Here are some of the issues with traditional milestone reviews (especially in Acquisitions) as I have experienced them in the past:
- They are very hard to schedule for in-person meetings
- Engineers and other involved parties rarely review the documents ahead of time
- Decision makers never review the documents, always relying on the engineers or involved parties
- Do VTCs do a better job because it alleviates scheduling challenges?
- Would web meetings be better?
- How about a purely electronic concurrence?
- Can government infrastructure accommodate more “virtual” reviews?
I’ll try and go into a little more detail about each.
Scheduling is always an issue in a challenging operational environment, especially because milestone review require sign-off from stakeholders, several of which are typically an executive of some type. Getting the right people in the same room alone is a major stumbling block.
The necessary reviews of documents presents at least two major challenges:
- First being people actually reviewing documents. In several government agencies I’ve worked with the executive stakeholder had some underling do this for them, and got a yea or nah notice ahead of time. This actually worked somewhat well, but during debates of issues made it clear the voter had little knowledge of the issues at hand.
- If you have a May 27th milestone review, you might have to get deliverables produced and distributed 2 weeks ahead of time. If you have to do several pre-release reviews and approvals, you could be required to produce a final deliverable a month to six weeks before the review.
VTCs can help with colocation for review purposes, by enabling people to be in different facilities or even regions of the country. But often times the collaboration isn’t the same, and the lack of simple tools for VTC at each person’s office or desk complicates matters.
Web meetings are solid idea in many government entities when the nature of their work is not of a classified nature, but all my clients are in the Intelligence Community and we’re just not there yet with web meetings on those specific networks.
I have seen as a contractor on a few contracts where electronic reviews and “signatures” were done totally via a coordination system.
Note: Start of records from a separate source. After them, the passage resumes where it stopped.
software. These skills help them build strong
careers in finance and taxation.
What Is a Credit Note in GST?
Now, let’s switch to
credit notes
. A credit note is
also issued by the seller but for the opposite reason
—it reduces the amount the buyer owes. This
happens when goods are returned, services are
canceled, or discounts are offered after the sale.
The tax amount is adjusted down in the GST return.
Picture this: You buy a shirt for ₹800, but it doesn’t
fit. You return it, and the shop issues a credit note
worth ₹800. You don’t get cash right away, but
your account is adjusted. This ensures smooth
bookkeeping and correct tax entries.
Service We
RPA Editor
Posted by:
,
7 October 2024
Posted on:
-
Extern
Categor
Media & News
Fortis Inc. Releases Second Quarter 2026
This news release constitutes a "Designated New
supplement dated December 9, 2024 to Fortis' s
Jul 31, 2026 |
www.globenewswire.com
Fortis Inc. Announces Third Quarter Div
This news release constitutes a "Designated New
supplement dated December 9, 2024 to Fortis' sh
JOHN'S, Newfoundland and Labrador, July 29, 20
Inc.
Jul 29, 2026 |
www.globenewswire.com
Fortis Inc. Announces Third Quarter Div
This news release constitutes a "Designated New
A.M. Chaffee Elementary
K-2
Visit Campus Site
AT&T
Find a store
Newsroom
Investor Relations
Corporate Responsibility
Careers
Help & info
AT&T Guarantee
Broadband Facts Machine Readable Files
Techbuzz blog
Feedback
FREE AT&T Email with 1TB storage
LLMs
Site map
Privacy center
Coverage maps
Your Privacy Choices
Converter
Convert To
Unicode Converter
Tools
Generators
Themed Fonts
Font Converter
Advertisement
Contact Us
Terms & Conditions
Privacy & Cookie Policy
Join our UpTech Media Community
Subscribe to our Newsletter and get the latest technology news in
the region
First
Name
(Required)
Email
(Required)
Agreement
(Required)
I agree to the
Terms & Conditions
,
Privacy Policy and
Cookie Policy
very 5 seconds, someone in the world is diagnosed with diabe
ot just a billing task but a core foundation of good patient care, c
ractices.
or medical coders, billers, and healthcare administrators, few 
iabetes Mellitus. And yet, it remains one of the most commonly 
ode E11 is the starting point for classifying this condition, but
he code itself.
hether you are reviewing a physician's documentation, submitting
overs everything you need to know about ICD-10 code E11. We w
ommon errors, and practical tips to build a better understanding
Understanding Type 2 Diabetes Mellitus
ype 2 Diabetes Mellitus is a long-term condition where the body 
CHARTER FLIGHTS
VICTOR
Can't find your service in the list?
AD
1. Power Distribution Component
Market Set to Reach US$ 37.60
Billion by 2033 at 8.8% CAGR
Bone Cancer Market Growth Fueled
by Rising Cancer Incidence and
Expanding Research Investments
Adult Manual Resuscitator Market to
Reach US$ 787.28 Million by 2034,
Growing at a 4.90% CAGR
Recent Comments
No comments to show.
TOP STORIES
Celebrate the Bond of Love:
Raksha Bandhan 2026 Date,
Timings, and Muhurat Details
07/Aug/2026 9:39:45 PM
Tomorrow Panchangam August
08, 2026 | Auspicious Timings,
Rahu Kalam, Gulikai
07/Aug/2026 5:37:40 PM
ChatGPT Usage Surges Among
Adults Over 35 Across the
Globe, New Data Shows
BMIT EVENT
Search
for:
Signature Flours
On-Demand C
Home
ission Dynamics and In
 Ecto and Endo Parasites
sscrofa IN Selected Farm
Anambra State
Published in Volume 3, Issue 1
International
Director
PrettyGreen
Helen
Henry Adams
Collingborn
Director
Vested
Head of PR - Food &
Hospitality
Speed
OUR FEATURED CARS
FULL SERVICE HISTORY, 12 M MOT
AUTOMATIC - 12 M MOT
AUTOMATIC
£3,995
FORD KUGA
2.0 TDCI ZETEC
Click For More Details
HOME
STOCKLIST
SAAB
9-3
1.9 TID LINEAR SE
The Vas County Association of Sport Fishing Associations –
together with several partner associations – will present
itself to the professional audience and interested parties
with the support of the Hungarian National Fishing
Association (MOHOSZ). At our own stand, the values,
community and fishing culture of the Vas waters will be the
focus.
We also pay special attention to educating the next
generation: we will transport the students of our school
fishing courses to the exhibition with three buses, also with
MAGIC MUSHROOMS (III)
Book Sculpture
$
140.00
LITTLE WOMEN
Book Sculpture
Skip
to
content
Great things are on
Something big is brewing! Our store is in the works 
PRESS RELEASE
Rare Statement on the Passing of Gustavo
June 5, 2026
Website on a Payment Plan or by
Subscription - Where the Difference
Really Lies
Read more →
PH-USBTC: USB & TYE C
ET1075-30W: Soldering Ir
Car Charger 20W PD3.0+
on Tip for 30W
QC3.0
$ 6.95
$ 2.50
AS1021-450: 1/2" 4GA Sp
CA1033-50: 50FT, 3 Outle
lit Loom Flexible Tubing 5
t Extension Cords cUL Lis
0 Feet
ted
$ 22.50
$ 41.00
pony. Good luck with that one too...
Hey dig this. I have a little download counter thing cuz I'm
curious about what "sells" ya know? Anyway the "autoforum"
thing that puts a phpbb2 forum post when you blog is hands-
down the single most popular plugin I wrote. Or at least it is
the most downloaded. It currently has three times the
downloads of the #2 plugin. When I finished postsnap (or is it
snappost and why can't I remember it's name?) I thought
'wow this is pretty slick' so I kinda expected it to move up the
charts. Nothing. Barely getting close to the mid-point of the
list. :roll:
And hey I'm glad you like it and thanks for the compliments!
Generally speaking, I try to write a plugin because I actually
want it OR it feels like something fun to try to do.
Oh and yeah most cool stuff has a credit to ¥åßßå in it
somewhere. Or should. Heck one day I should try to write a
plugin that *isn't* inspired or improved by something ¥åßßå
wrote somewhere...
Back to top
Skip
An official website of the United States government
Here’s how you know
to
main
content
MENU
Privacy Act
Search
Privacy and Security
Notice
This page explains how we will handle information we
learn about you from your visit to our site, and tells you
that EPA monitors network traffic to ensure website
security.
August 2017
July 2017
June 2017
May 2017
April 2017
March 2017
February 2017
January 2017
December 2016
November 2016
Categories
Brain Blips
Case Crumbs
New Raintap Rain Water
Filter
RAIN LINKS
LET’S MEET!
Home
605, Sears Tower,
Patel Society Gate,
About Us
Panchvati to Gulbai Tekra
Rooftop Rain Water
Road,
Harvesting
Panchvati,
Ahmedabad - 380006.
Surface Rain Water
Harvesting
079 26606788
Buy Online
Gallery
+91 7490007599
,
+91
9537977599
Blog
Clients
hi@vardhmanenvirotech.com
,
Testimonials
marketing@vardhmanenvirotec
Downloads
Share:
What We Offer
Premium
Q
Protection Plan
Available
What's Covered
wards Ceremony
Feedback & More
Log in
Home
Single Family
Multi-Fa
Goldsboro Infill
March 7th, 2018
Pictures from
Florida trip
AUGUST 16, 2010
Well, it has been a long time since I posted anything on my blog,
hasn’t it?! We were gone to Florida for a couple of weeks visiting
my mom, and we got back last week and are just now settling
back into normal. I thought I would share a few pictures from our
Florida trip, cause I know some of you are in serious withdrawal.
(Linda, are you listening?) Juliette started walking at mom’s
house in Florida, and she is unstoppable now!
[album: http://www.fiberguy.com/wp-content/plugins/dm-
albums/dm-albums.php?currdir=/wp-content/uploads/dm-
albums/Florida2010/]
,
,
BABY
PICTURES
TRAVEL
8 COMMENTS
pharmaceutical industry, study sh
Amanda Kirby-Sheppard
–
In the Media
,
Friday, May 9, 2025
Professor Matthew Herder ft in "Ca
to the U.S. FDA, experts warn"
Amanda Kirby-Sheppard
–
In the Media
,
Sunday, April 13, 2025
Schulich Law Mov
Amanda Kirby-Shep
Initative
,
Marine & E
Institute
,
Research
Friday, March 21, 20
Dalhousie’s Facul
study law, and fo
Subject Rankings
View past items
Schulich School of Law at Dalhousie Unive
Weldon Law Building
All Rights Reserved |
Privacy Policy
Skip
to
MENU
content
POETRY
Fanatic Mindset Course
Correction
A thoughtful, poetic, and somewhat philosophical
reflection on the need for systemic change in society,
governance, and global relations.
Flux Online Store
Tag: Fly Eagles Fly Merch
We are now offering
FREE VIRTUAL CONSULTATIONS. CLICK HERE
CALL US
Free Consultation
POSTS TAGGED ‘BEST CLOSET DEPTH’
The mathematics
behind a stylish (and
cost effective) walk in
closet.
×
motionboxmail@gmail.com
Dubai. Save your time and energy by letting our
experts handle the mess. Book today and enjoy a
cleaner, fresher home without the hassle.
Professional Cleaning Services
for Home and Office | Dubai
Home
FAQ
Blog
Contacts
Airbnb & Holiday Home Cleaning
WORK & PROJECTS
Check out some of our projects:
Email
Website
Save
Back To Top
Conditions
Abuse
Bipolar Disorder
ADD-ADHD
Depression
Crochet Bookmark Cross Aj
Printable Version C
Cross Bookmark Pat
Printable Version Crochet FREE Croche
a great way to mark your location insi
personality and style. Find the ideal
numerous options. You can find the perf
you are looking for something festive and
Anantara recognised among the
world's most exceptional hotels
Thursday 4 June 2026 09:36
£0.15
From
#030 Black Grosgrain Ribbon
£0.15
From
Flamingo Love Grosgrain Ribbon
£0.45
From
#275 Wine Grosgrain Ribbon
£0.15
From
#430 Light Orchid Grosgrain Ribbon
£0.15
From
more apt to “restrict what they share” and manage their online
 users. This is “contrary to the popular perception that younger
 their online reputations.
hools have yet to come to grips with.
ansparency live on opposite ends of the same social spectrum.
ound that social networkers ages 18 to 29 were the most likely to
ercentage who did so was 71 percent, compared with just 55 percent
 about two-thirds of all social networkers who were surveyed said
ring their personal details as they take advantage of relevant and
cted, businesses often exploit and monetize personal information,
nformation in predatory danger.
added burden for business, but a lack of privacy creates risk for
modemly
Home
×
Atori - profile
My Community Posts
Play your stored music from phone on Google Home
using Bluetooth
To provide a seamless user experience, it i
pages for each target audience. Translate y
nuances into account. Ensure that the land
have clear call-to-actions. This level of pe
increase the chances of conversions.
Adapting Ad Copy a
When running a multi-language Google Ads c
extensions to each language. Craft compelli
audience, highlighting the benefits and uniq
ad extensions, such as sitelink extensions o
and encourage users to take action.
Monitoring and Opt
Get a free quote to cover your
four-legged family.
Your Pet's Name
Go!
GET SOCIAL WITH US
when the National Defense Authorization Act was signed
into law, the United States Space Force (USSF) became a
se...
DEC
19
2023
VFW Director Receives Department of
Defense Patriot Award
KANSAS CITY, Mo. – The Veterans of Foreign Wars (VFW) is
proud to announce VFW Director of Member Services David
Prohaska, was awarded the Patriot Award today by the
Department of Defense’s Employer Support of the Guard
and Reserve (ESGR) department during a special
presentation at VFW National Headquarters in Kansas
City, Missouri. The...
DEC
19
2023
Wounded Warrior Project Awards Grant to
This seemed fairly productive and useful, but not widely done in my experience.
And several of the last items point to the government infrastructure often times being a limiting factor. Finding a conference room in a government building alone these days is nearly impossible. Let alone having enough bandwidth and feature rich tools for collaboration
What do those on GovLoop think? Are there any ways you’ve found to improve milestone reviews?